防犯灯の明かりとして使われる100ワットのナトリウム灯(左)の代わりに反射板を付着して35ワットのメタルハライドなどにした結果、通りはかなり明るくなった。また隣近の住宅窓に入り込んでいた防犯灯の明かりも大きく減った。(ソウル竜登浦区庁イ・ミョンギエネルギーチーム長提供) |
貿易会社を経営するソ・ギナムさん(64、ソウル竜山区二村洞)は、昨年末、米国人バイヤーと仁川空港からソウル市内に入り、米国人バイヤーから「韓国の高速道路やソウル市内はいつも日中のように明るい。今、ソウルは祭りの最中なのか」と尋ねられ、思わず赤面した。ソさんは「バイヤーに『自動車がそれほど通らない夜でも道で銅貨を拾えるほど明るくする必要があるのか』と言われ、とても恥ずかしかった」と話した。

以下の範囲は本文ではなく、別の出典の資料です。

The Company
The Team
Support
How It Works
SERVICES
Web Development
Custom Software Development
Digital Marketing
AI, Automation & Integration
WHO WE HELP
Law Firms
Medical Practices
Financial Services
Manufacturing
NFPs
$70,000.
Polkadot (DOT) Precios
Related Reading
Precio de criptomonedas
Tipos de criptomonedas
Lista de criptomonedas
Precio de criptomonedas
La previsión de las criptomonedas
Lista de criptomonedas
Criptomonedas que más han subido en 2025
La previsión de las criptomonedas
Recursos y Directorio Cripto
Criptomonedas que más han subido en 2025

原油価格が1バレル当たり100ドルに迫っているが、全国の街灯や看板は、日中のように明るい。特に自治団体は都心の夜景を美しくしようと街灯の明かりまで明るく絢爛たる照明を設置し、競って“夜を明るく”している。電力消費を減らして環境を保護しようと夜間照明を減らし、節電灯に替えている日本やヨーロッパ連合(EU)のような先進国と逆を行っているのだ。日本は通りのネオンサインを撤去し、EUは2009年まで白熱灯をコンパクトな蛍光灯に変える予定だ。
◇韓国は“もっと明るく”=ソウルには17万の街灯と23万の防犯灯がある。ソウル市のある区では年末まで主要幹線道路と裏通りの街灯や防犯灯をさらに明るくする予定でいる。防犯灯2000個を50ワットから100ワットに変えることにしたのだ。周囲を明るくし、交通事故を減らすという趣旨だが、その分、エネルギー消費は増えるほかない。街灯は効率を高めて400ワットを350ワットに下げるが、取付け間隙が35メートルから27~28メートルと詰まるので、電力消費量は特に差はない。
ソウル竜登浦(ヨンドンポ)区庁のイ・ミョンギエネルギーチーム長は「国内では必要な所にだけ光を正確に送る反射鏡の製作技術があまり発達しておらず、エネルギーの無駄使いが多い」と診断する。夜間、周囲は暗くても道路さえ明るければ安全に運転することはできるが、国内の都市では街灯の明かりが広がるため、都市が明るすぎるというのだ。このため“光公害”に対する副作用も現われている。セミが日夜泣くことや、農作物が適時に熟することができないのも明るすぎる照明が原因のひとつだという分析だ。
◇東京、パリの節電=日本の東京は幹線道路の街灯7万個を今後10年間、エネルギー節約型であるセラミックメタルハライド(metal halide)灯などにつけ替える計画だ。過去の水銀灯に比べて約40%の消費電力を減らせるからだ。日本のコンビニエンスストアなども看板に発光ダイオード(LED)照明設置を推進中だ。コンビニは1店鋪当たり2008~2012年の平均エネルギー消費量を1990年より20%を減らすという計画だ。業界1位のセブンイレブンも、昨年秋から新店鋪は看板の後ろに反射板を付けて照明効率を高めるようにしている。日本の1万3000店鋪が加入している全日本遊技事業協同組合連合会も(パチンコ)店鋪の白熱灯を蛍光灯に替えている。トイレには電気が必要なときだけつくようにセンサーもつけている。京都市は景観の保護とエネルギー節約のために昨年9月から屋上の看板と点滅式ネオンサイン看板を撤去している。
フランス・パリの名物であるシャンゼリゼのクリスマスツリーの白熱灯も昨年からLEDに替わった。パリ市とシャンゼリゼ商人連合会は、代わりに観光客らが長い間、クリスマスの雰囲気を感じられるよう、クリスマスツリーの設置期間を20日間増やした。
◇“照明も効率的に”=光州(クァンジュ)広域市は、光州科学技術院~湖南(ホナム)高速道路光山インターチェンジの間3キロ区間の信号と照明をLEDに替えた。ファウテクノロジーやLGイノテックような国内企業も節電型街灯開発に力を注いでいるが、今すぐの施行は難しい。寿命は長いが取付け費用も高いからだ。
竜登浦区庁のイチーム長は「暗くなければならない所はもっと暗く、明るくなければならない所はもっと明るくすれば効率的な照明」と指摘する。現在オレンジ色を出す100ワットのナトリウム灯が防犯灯として主に使われている。これを白色のメタルハライド灯に替え、反射板をつけて光を効率的に統制すれば、消費電力を3分の1水準である35ワットに減らせるということだ。
ソウル市議会は光の汚染を防止するための条例も検討している。必要以上の照明でエネルギーを浪費と夜間の景観を害する行為を“照明公害”と規定する内容だ。地域によって野外照明の方法や明るさの基準も決めることにしている。ソウル市議会パク・ノス政策研究室長は「2~3月、臨時会議時に上程されるものと見られる」と述べた。